As the gold standard for urinary incontinence treatment, AUS implantation can effectively cure urinary incontinence in patients, but it has been reported that the proportion of repair surgery due to complications (infection, urethral erosion, urethral atrophy) and device failure within 5 years after AUS surgery is 26%.
Therefore, for mild to moderate urinary incontinence, Professor Yao recommends the use of urethral bulb sling
.
This procedure is performed by giving the bulb urethra a forward and upward lifting force through a sling, folding the urethra, increasing resistance, preventing the urethra from shifting under stress, and lengthening the effective urinary control length of the urethra
.
According to statistics, the average annual number of AUS surgeries for men in the United States is decreasing year by year, while the use of sling surgery is increasing
year by year.
AUS can reduce blood supply due to annular envelopment and compression of the urethra, resulting in urethral atrophy and/or urethral erosion, but ball sling suspension compresses the urethra ventrally without affecting the blood supply to the dorsal and both sides of the urethra, thereby significantly reducing the incidence
of urethral atrophy and/or urethral erosion.
Which patients would benefit more from ball sling? Professor Yao said that strict selection of patients before surgery is very important, and ball sling suspension is suitable for patients
with smooth posterior urethral wall, good bladder function and normal detrusor contractility.

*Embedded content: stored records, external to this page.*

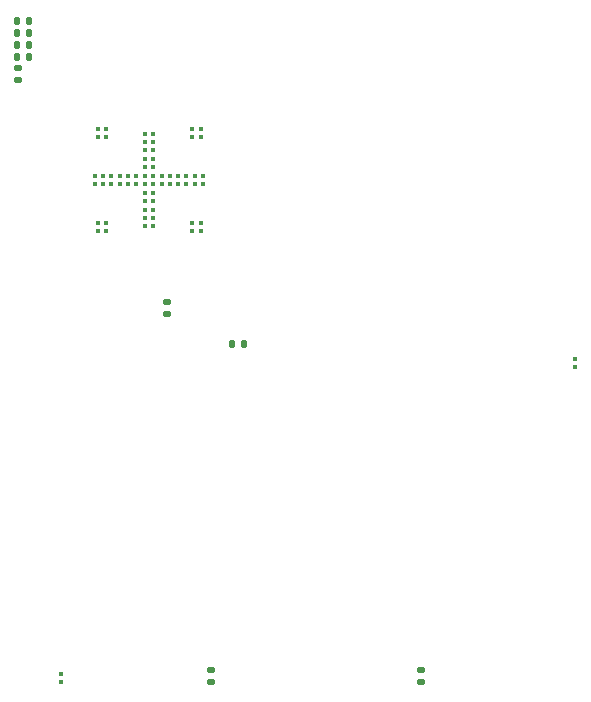
<source format=gbr>
%TF.GenerationSoftware,KiCad,Pcbnew,7.0.10*%
%TF.CreationDate,2024-03-26T21:26:04+03:00*%
%TF.ProjectId,com_1300,636f6d5f-3133-4303-902e-6b696361645f,rev?*%
%TF.SameCoordinates,Original*%
%TF.FileFunction,Paste,Bot*%
%TF.FilePolarity,Positive*%
%FSLAX46Y46*%
G04 Gerber Fmt 4.6, Leading zero omitted, Abs format (unit mm)*
G04 Created by KiCad (PCBNEW 7.0.10) date 2024-03-26 21:26:04*
%MOMM*%
%LPD*%
G01*
G04 APERTURE LIST*
G04 Aperture macros list*
%AMRoundRect*
0 Rectangle with rounded corners*
0 $1 Rounding radius*
0 $2 $3 $4 $5 $6 $7 $8 $9 X,Y pos of 4 corners*
0 Add a 4 corners polygon primitive as box body*
4,1,4,$2,$3,$4,$5,$6,$7,$8,$9,$2,$3,0*
0 Add four circle primitives for the rounded corners*
1,1,$1+$1,$2,$3*
1,1,$1+$1,$4,$5*
1,1,$1+$1,$6,$7*
1,1,$1+$1,$8,$9*
0 Add four rect primitives between the rounded corners*
20,1,$1+$1,$2,$3,$4,$5,0*
20,1,$1+$1,$4,$5,$6,$7,0*
20,1,$1+$1,$6,$7,$8,$9,0*
20,1,$1+$1,$8,$9,$2,$3,0*%
G04 Aperture macros list end*
%ADD10RoundRect,0.079500X0.079500X0.100500X-0.079500X0.100500X-0.079500X-0.100500X0.079500X-0.100500X0*%
%ADD11RoundRect,0.135000X-0.185000X0.135000X-0.185000X-0.135000X0.185000X-0.135000X0.185000X0.135000X0*%
%ADD12RoundRect,0.079500X-0.100500X0.079500X-0.100500X-0.079500X0.100500X-0.079500X0.100500X0.079500X0*%
%ADD13RoundRect,0.140000X0.140000X0.170000X-0.140000X0.170000X-0.140000X-0.170000X0.140000X-0.170000X0*%
%ADD14RoundRect,0.140000X-0.140000X-0.170000X0.140000X-0.170000X0.140000X0.170000X-0.140000X0.170000X0*%
%ADD15RoundRect,0.079500X0.100500X-0.079500X0.100500X0.079500X-0.100500X0.079500X-0.100500X-0.079500X0*%
%ADD16RoundRect,0.135000X0.185000X-0.135000X0.185000X0.135000X-0.185000X0.135000X-0.185000X-0.135000X0*%
%ADD17RoundRect,0.135000X-0.135000X-0.185000X0.135000X-0.185000X0.135000X0.185000X-0.135000X0.185000X0*%
G04 APERTURE END LIST*
D10*
%TO.C,C64*%
X27155000Y-35000000D03*
X27845000Y-35000000D03*
%TD*%
%TO.C,C72*%
X27845000Y-34300000D03*
X27155000Y-34300000D03*
%TD*%
D11*
%TO.C,R11*%
X29000000Y-47840000D03*
X29000000Y-48860000D03*
%TD*%
D12*
%TO.C,C67*%
X31850000Y-33845000D03*
X31850000Y-33155000D03*
%TD*%
D13*
%TO.C,C24*%
X17300000Y-26050000D03*
X16340000Y-26050000D03*
%TD*%
D14*
%TO.C,C27*%
X16340000Y-24000000D03*
X17300000Y-24000000D03*
%TD*%
D15*
%TO.C,C69*%
X31850000Y-41845000D03*
X31850000Y-41155000D03*
%TD*%
D10*
%TO.C,C74*%
X27155000Y-33600000D03*
X27845000Y-33600000D03*
%TD*%
D12*
%TO.C,C43*%
X28550000Y-37155000D03*
X28550000Y-37845000D03*
%TD*%
%TO.C,C48*%
X32050000Y-37155000D03*
X32050000Y-37845000D03*
%TD*%
D10*
%TO.C,C63*%
X27155000Y-35700000D03*
X27845000Y-35700000D03*
%TD*%
%TO.C,C50*%
X27155000Y-39300000D03*
X27845000Y-39300000D03*
%TD*%
D12*
%TO.C,C47*%
X31350000Y-37845000D03*
X31350000Y-37155000D03*
%TD*%
%TO.C,C36*%
X23600000Y-37155000D03*
X23600000Y-37845000D03*
%TD*%
D14*
%TO.C,C12*%
X16340000Y-27050000D03*
X17300000Y-27050000D03*
%TD*%
D12*
%TO.C,C46*%
X30650000Y-37155000D03*
X30650000Y-37845000D03*
%TD*%
D11*
%TO.C,R16*%
X50477500Y-78990000D03*
X50477500Y-80010000D03*
%TD*%
D15*
%TO.C,C60*%
X23850000Y-41155000D03*
X23850000Y-41845000D03*
%TD*%
D10*
%TO.C,C52*%
X27845000Y-40700000D03*
X27155000Y-40700000D03*
%TD*%
D12*
%TO.C,C41*%
X26400000Y-37155000D03*
X26400000Y-37845000D03*
%TD*%
%TO.C,C35*%
X22900000Y-37845000D03*
X22900000Y-37155000D03*
%TD*%
%TO.C,C57*%
X23150000Y-33845000D03*
X23150000Y-33155000D03*
%TD*%
D10*
%TO.C,C59*%
X27845000Y-36400000D03*
X27155000Y-36400000D03*
%TD*%
%TO.C,C56*%
X27845000Y-41400000D03*
X27155000Y-41400000D03*
%TD*%
D15*
%TO.C,R15*%
X19997500Y-79335000D03*
X19997500Y-80025000D03*
%TD*%
D12*
%TO.C,C75*%
X27850000Y-37845000D03*
X27850000Y-37155000D03*
%TD*%
%TO.C,C44*%
X29250000Y-37845000D03*
X29250000Y-37155000D03*
%TD*%
D16*
%TO.C,R22*%
X16380000Y-29050000D03*
X16380000Y-28030000D03*
%TD*%
D10*
%TO.C,C51*%
X27845000Y-40000000D03*
X27155000Y-40000000D03*
%TD*%
D15*
%TO.C,C11*%
X63580000Y-52655000D03*
X63580000Y-53345000D03*
%TD*%
D12*
%TO.C,C39*%
X25000000Y-37845000D03*
X25000000Y-37155000D03*
%TD*%
%TO.C,C68*%
X31150000Y-33845000D03*
X31150000Y-33155000D03*
%TD*%
D14*
%TO.C,C8*%
X16340000Y-25050000D03*
X17300000Y-25050000D03*
%TD*%
D17*
%TO.C,R3*%
X34490000Y-51400000D03*
X35510000Y-51400000D03*
%TD*%
D12*
%TO.C,C45*%
X29950000Y-37845000D03*
X29950000Y-37155000D03*
%TD*%
%TO.C,C40*%
X25700000Y-37845000D03*
X25700000Y-37155000D03*
%TD*%
%TO.C,C37*%
X24300000Y-37845000D03*
X24300000Y-37155000D03*
%TD*%
D15*
%TO.C,C70*%
X31150000Y-41155000D03*
X31150000Y-41845000D03*
%TD*%
D16*
%TO.C,R17*%
X32697500Y-80010000D03*
X32697500Y-78990000D03*
%TD*%
D15*
%TO.C,C58*%
X23150000Y-41845000D03*
X23150000Y-41155000D03*
%TD*%
D12*
%TO.C,C55*%
X23850000Y-33155000D03*
X23850000Y-33845000D03*
%TD*%
D10*
%TO.C,C49*%
X27845000Y-38600000D03*
X27155000Y-38600000D03*
%TD*%
D12*
%TO.C,C42*%
X27150000Y-37155000D03*
X27150000Y-37845000D03*
%TD*%
M02*

</source>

It is not recommended for patients with sphincter damage, residual urine of the bladder, abnormal bladder detrusor function, history of local radiotherapy, and severe heart and lung dysfunction that cannot tolerate surgery
.
In summary, the etiology and pathophysiological mechanism of male urinary incontinence are very complex, resulting in many difficulties in the diagnosis and treatment of urinary incontinence, and with the extensive development of prostate surgery in China, the incidence of male urinary incontinence is increasing year by year, and it is imperative to improve the understanding and attention of domestic urologists to male urinary incontinence!